• [DIRECTIONS]:
Report how many lines below contain the word "photo". Write only that number.

═══ GIVEN ENTRIES ═══

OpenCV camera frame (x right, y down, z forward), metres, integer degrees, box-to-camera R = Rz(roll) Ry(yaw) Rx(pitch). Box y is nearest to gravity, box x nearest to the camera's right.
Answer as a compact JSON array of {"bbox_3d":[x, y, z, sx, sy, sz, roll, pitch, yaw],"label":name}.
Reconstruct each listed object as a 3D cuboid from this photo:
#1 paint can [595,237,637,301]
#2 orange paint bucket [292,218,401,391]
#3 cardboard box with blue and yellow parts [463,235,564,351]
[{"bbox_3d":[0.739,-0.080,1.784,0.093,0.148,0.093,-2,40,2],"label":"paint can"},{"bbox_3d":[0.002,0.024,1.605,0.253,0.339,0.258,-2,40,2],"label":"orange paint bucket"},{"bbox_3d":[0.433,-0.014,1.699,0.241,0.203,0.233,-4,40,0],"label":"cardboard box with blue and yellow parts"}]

═══
═══ GIVEN ENTRIES ═══

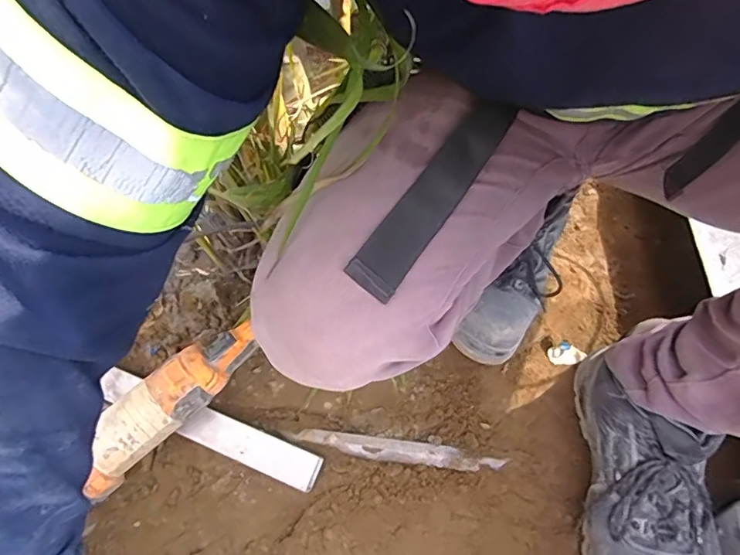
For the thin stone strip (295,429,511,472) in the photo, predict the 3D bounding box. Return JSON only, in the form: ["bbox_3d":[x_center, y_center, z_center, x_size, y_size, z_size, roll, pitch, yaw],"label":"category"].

═══

• [RESULT]:
2